------ Extracted information ------

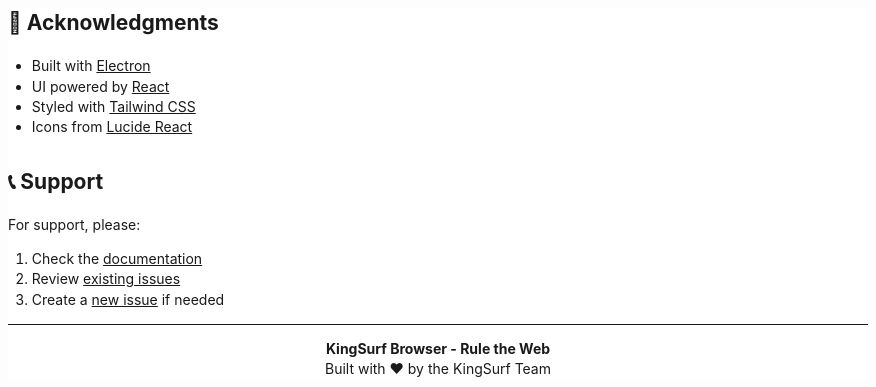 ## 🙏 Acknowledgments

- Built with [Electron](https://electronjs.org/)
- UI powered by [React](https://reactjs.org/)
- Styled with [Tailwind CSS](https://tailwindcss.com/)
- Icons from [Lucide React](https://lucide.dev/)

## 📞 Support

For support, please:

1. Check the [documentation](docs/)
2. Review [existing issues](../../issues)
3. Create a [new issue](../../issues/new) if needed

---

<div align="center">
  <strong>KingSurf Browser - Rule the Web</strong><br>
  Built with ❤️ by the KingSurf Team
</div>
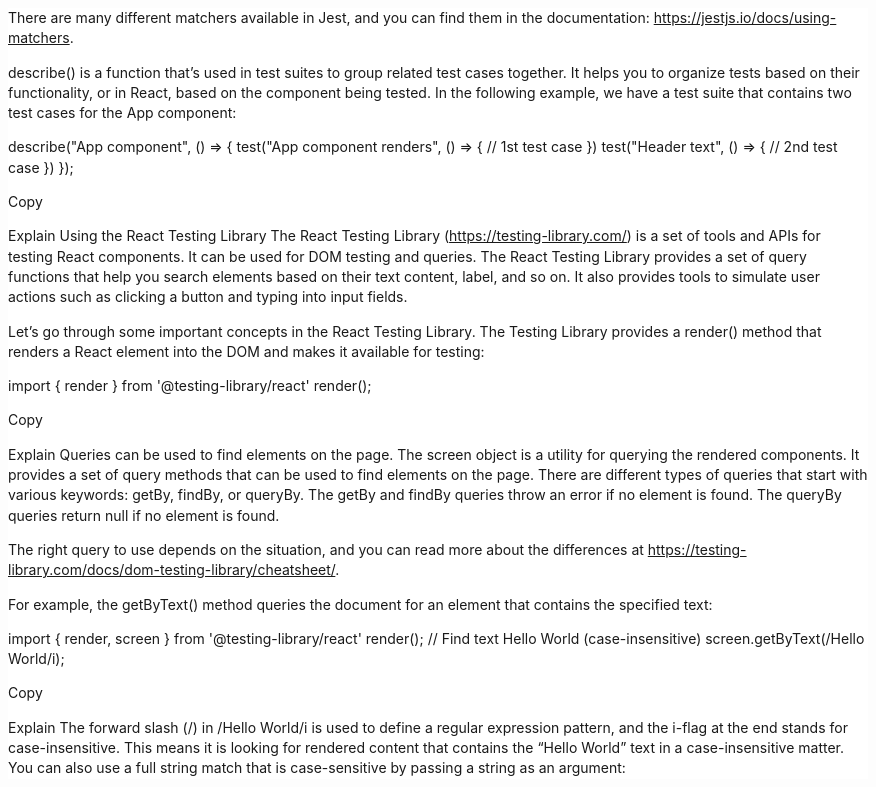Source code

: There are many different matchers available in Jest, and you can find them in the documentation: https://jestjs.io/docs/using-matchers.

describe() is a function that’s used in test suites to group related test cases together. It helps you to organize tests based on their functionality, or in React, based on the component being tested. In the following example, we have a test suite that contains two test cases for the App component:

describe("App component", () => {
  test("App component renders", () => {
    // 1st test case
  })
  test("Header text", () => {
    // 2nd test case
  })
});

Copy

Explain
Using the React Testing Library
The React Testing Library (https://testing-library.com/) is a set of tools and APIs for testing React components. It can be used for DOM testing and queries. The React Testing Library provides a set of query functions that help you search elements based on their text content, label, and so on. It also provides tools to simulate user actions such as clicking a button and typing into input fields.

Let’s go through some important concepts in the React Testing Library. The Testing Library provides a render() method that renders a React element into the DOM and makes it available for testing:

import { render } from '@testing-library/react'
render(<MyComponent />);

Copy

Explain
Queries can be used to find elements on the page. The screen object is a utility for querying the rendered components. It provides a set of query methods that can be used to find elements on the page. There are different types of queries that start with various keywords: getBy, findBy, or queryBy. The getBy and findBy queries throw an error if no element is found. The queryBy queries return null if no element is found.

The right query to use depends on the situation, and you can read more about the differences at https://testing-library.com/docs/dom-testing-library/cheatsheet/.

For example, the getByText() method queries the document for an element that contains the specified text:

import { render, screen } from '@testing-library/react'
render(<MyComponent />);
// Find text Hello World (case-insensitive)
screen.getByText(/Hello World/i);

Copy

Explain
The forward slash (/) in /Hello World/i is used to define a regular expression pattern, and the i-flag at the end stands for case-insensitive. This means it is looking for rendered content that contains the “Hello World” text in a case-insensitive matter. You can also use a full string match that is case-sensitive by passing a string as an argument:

------

[Exercise description] Repeat each record exactly, with the pictures left out.

[Output below]
 ## 🙏 Acknowledgments

- Built with [Electron](https://electronjs.org/)
- UI powered by [React](https://reactjs.org/)
- Styled with [Tailwind CSS](https://tailwindcss.com/)
- Icons from [Lucide React](https://lucide.dev/)

## 📞 Support

For support, please:

1. Check the [documentation](docs/)
2. Review [existing issues](../../issues)
3. Create a [new issue](../../issues/new) if needed

---

<div align="center">
  <strong>KingSurf Browser - Rule the Web</strong><br>
  Built with ❤️ by the KingSurf Team
</div>
Source code

: There are many different matchers available in Jest, and you can find them in the documentation: https://jestjs.io/docs/using-matchers.

describe() is a function that’s used in test suites to group related test cases together. It helps you to organize tests based on their functionality, or in React, based on the component being tested. In the following example, we have a test suite that contains two test cases for the App component:

describe("App component", () => {
  test("App component renders", () => {
    // 1st test case
  })
  test("Header text", () => {
    // 2nd test case
  })
});

Copy

Explain
Using the React Testing Library
The React Testing Library (https://testing-library.com/) is a set of tools and APIs for testing React components. It can be used for DOM testing and queries. The React Testing Library provides a set of query functions that help you search elements based on their text content, label, and so on. It also provides tools to simulate user actions such as clicking a button and typing into input fields.

Let’s go through some important concepts in the React Testing Library. The Testing Library provides a render() method that renders a React element into the DOM and makes it available for testing:

import { render } from '@testing-library/react'
render(<MyComponent />);

Copy

Explain
Queries can be used to find elements on the page. The screen object is a utility for querying the rendered components. It provides a set of query methods that can be used to find elements on the page. There are different types of queries that start with various keywords: getBy, findBy, or queryBy. The getBy and findBy queries throw an error if no element is found. The queryBy queries return null if no element is found.

The right query to use depends on the situation, and you can read more about the differences at https://testing-library.com/docs/dom-testing-library/cheatsheet/.

For example, the getByText() method queries the document for an element that contains the specified text:

import { render, screen } from '@testing-library/react'
render(<MyComponent />);
// Find text Hello World (case-insensitive)
screen.getByText(/Hello World/i);

Copy

Explain
The forward slash (/) in /Hello World/i is used to define a regular expression pattern, and the i-flag at the end stands for case-insensitive. This means it is looking for rendered content that contains the “Hello World” text in a case-insensitive matter. You can also use a full string match that is case-sensitive by passing a string as an argument:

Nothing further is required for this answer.